A chemistry experiment gone wrong injured three Lincoln High School students Friday morning.
Leon County Emergency Medical Services responded to the call, along with the Tallahassee Fire Department and the Sheriff's Office. Two students were admitted to Tallahassee Memorial Hospital with burns suffered during the incident, and another student was released to parental care. Both hospitalized students are in stable condition, confirmed Chris Petley, spokesman for Leon County Schools.
A flame test being demonstrated by an experienced teacher during an AP chemistry class resulted in the accident.
"The teacher is devastated," Principal Allen Burch said. "But she handled everything correctly."
Burch said that students were wearing protective gear and that the teacher had successfully carried out flame tests in the past.
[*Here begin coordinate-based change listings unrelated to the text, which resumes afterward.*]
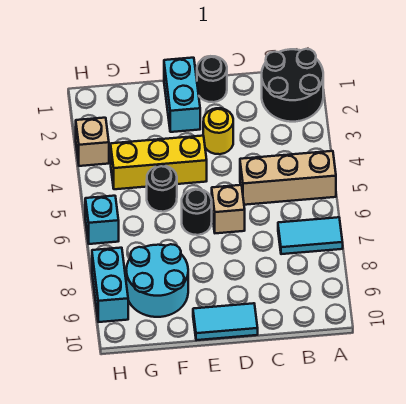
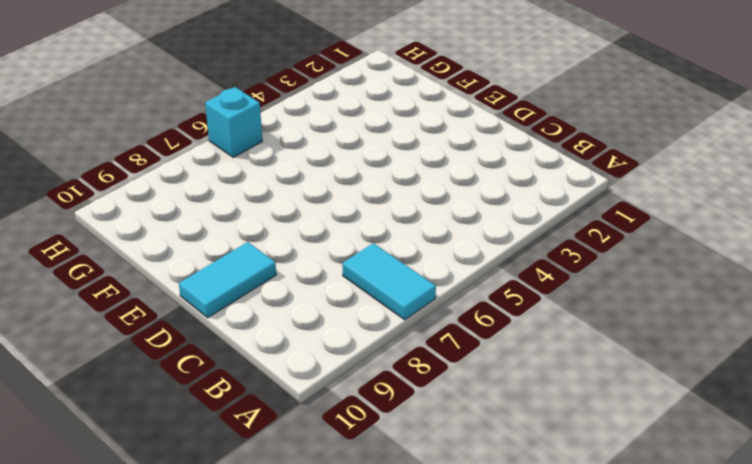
cyan 1x2 tile [179,242,276,318] -> cyan 1x2 tile turned to [193,303,258,340]
none -> black 2x2 round brick [262,49,323,122]
none -> tan 1x3 brick [240,151,336,205]
none -> black 1x1 round brick [197,56,227,102]

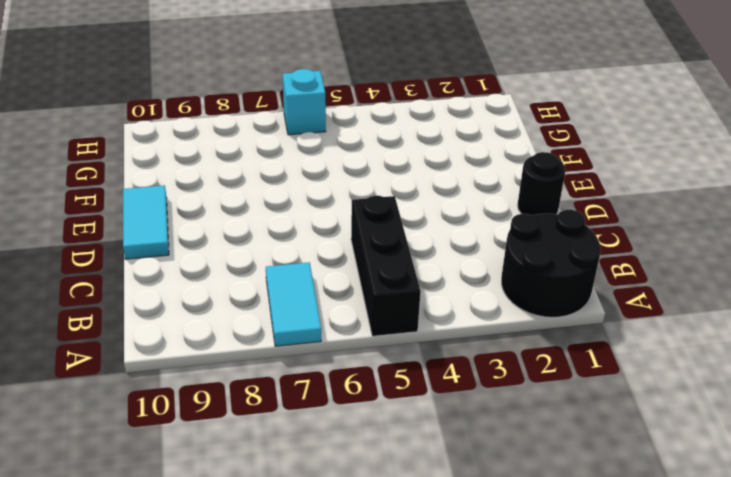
black 1x3 brick [351,196,421,336] -> tan 1x3 brick [240,151,336,205]
none -> yellow 1x1 round brick [203,108,233,154]
none -> tan 1x1 brick [212,185,245,233]
none -> cyan 1x2 brick [164,58,200,132]

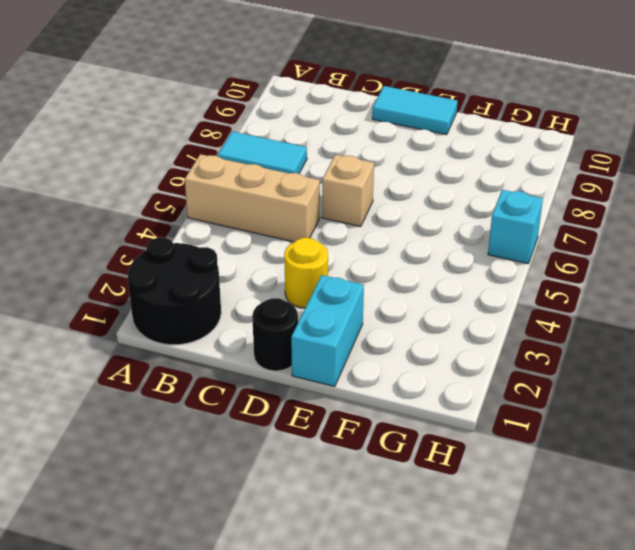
none -> yellow 1x3 brick [111,136,207,189]
none -> black 1x1 round brick [182,189,212,235]
none -> black 1x1 round brick [147,166,177,212]

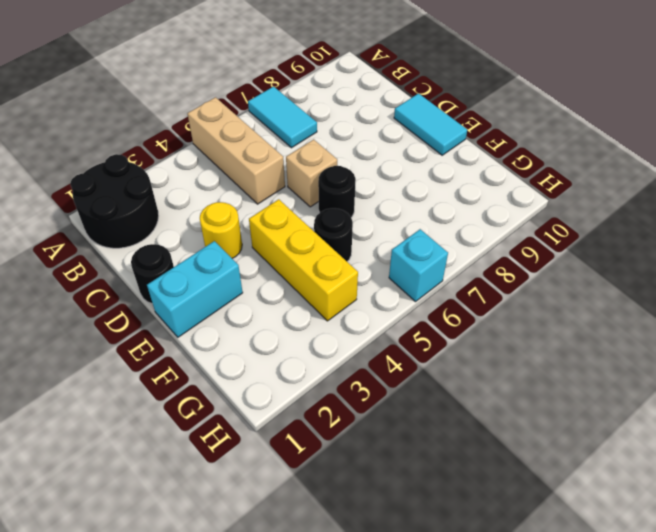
none -> cyan 2x2 round brick [126,244,188,317]
none -> tan 1x1 brick [76,118,109,166]
none -> cyan 1x2 brick [92,248,128,322]

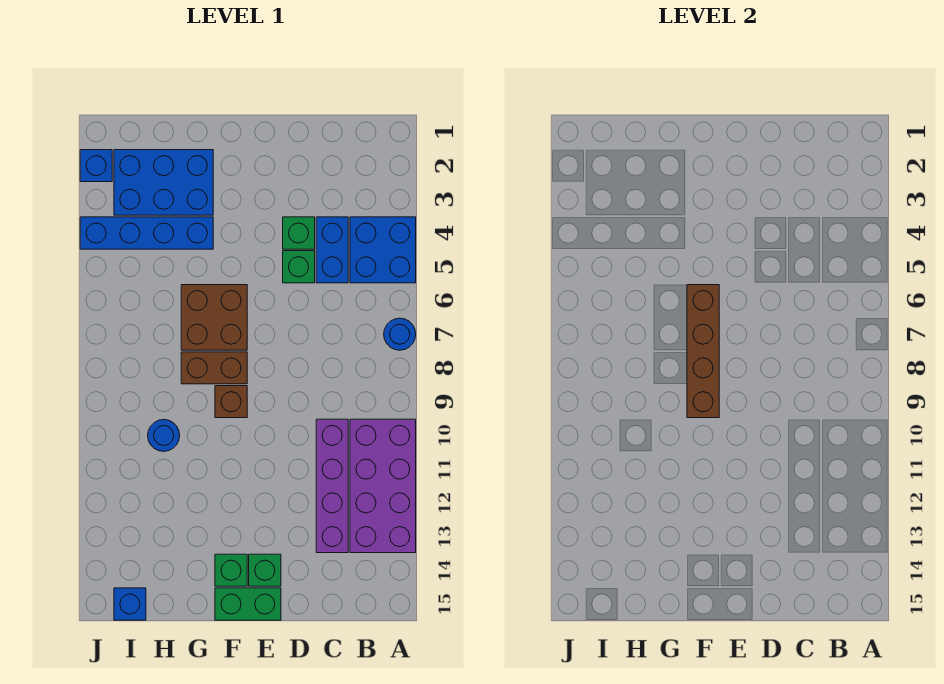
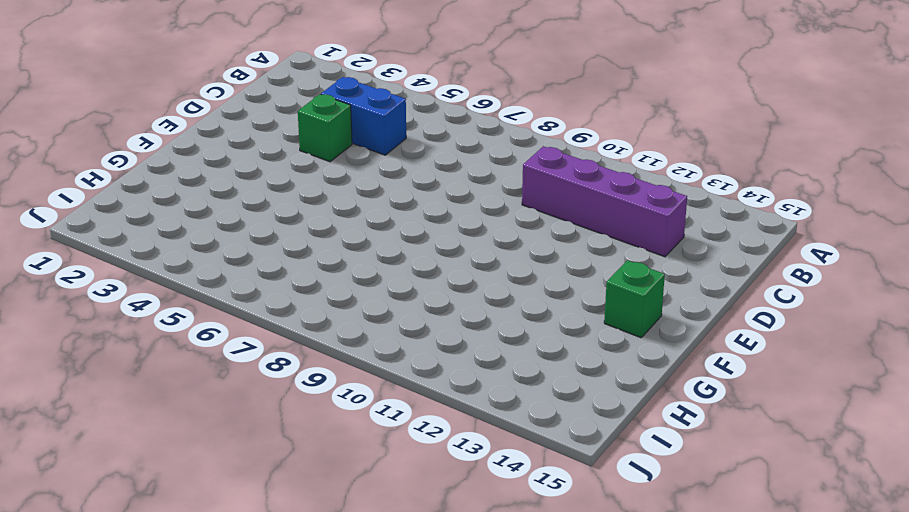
none -> blue 2x2 brick [350,217,416,283]
none -> blue 1x1 round brick [384,318,416,350]
none -> purple 2x4 brick [350,419,416,553]

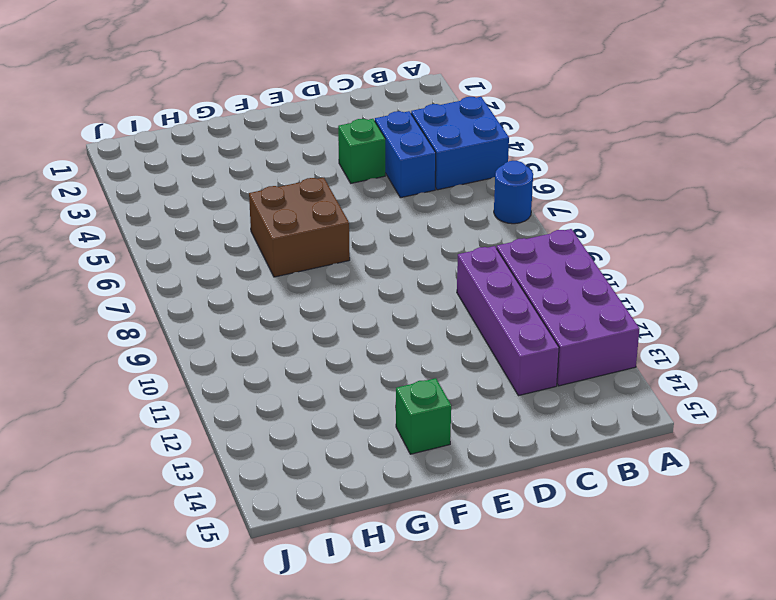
none -> green 1x1 brick [283,251,315,283]
none -> green 1x1 brick [249,554,281,586]
none -> green 1x2 brick [215,588,281,620]

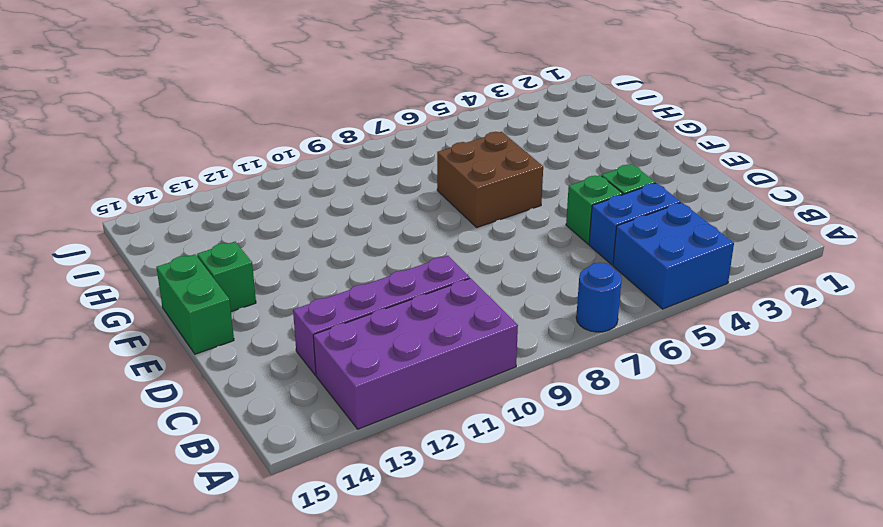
none -> green 1x1 brick [249,554,281,586]
none -> brown 1x2 brick [181,352,247,384]
none -> brown 1x1 brick [215,386,247,418]

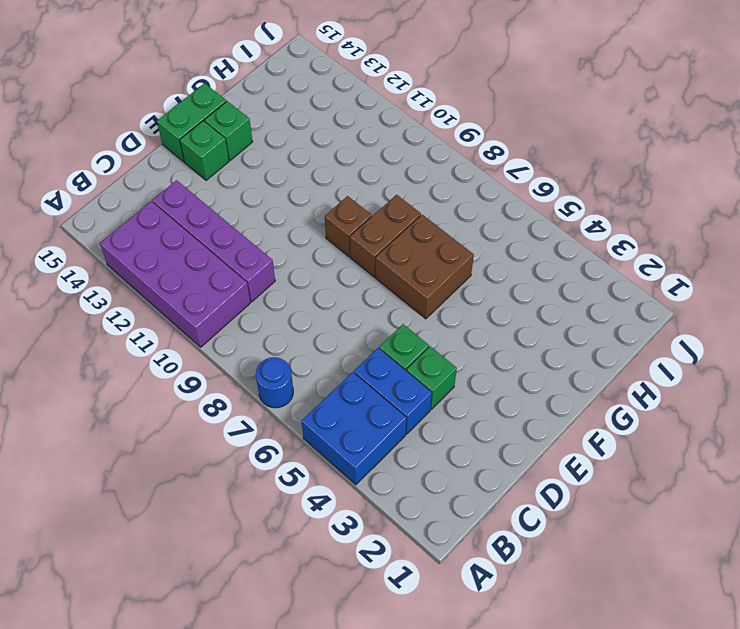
none -> blue 2x3 brick [114,150,213,215]
none -> blue 1x4 brick [80,217,213,249]
none -> blue 1x1 round brick [148,419,180,452]

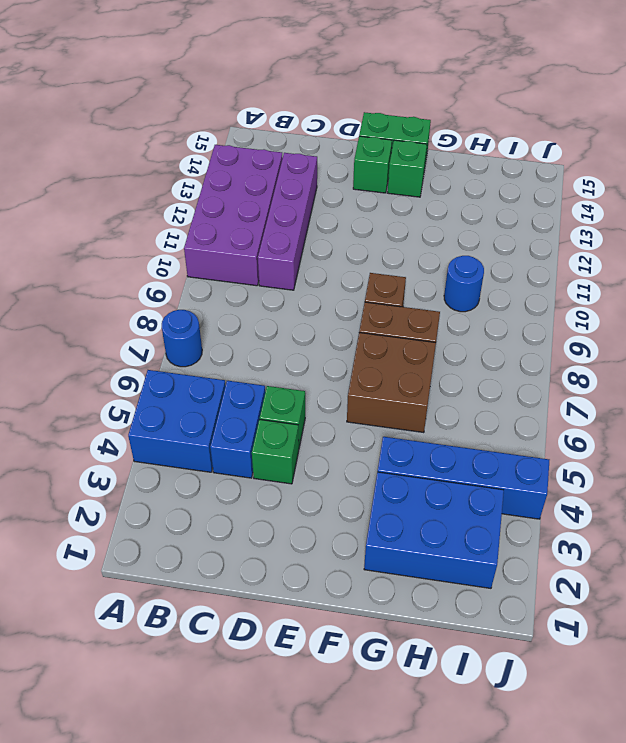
none -> blue 1x1 brick [114,588,146,620]
none -> blue 1x1 brick [80,150,112,182]
none -> brown 1x4 brick [687,285,719,418]

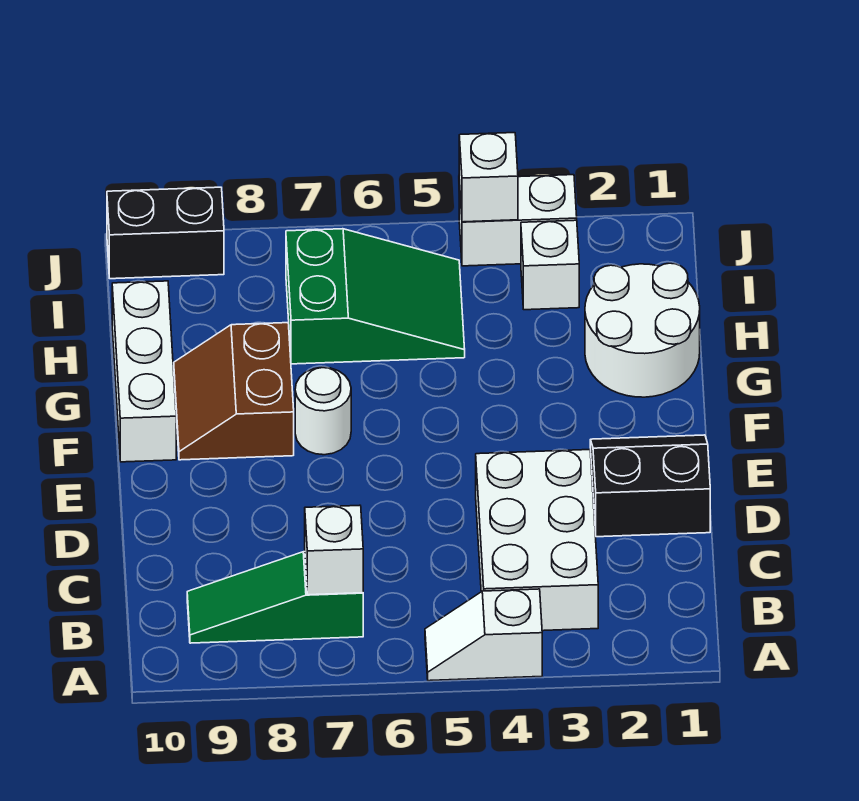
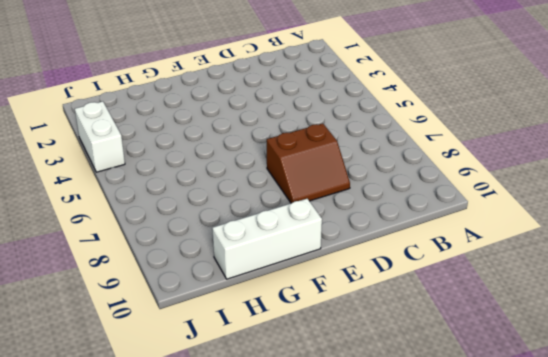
brown 2x2 slope [267,123,350,203] -> brown 2x2 slope moved to [174,323,294,460]
none -> white 1x2 slope [425,589,542,681]
none -> white 2x3 brick [476,450,598,631]
none -> green 1x3 slope [187,552,363,643]

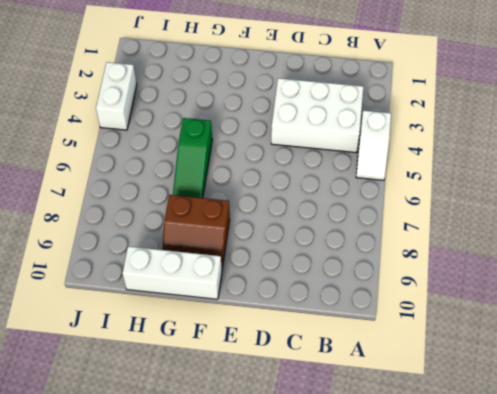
green 1x3 slope [173,118,212,198] -> green 1x3 slope moved to [187,552,363,643]
none -> black 2x2 slope [590,435,710,537]
none -> white 1x1 round brick [295,367,351,455]
none -> white 2x2 round brick [585,263,700,397]

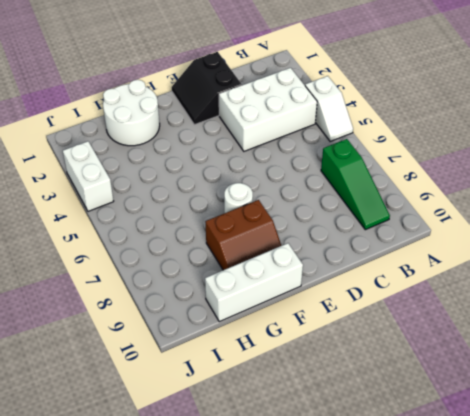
none -> green 2x3 slope [286,229,465,364]
none -> white 1x1 brick [521,220,579,310]
none -> black 1x2 brick [107,187,224,279]

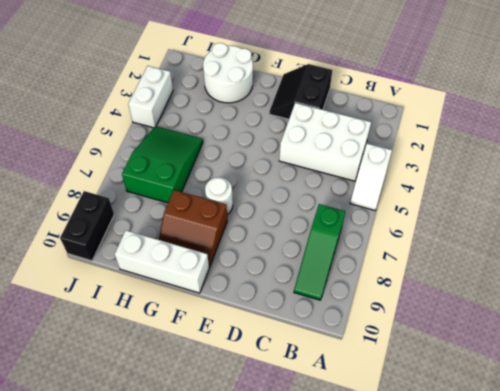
none -> white 1x1 brick [521,220,579,310]
none -> white 1x1 brick [305,505,363,595]
none -> white 1x1 brick [459,133,518,222]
His first concern is the students' recovery.
"As far as next steps – we'll sit down and look at how the flame test was conducted," he added. "We'll see how or if we missed anything."
A flame test is designed to analyze mineral salts. Flames produced from burning a substance in question emit certain colors, allowing observers to determine the presence of specific elements. Several elements in a type of a common flame test called the rainbow experiment release vivid colors and can be fascinating to watch, especially for students.
However, a string of disastrous accidents in high school chemistry labs in the U.S. indicates that the experiment – despite education or entertainment value – may not be worth conducting at all, according to national media reports....Just a little reminder that the American Chemical Society's Committee on Chemical Safety specifically asks teachers to "Stop Using the Rainbow Demonstration."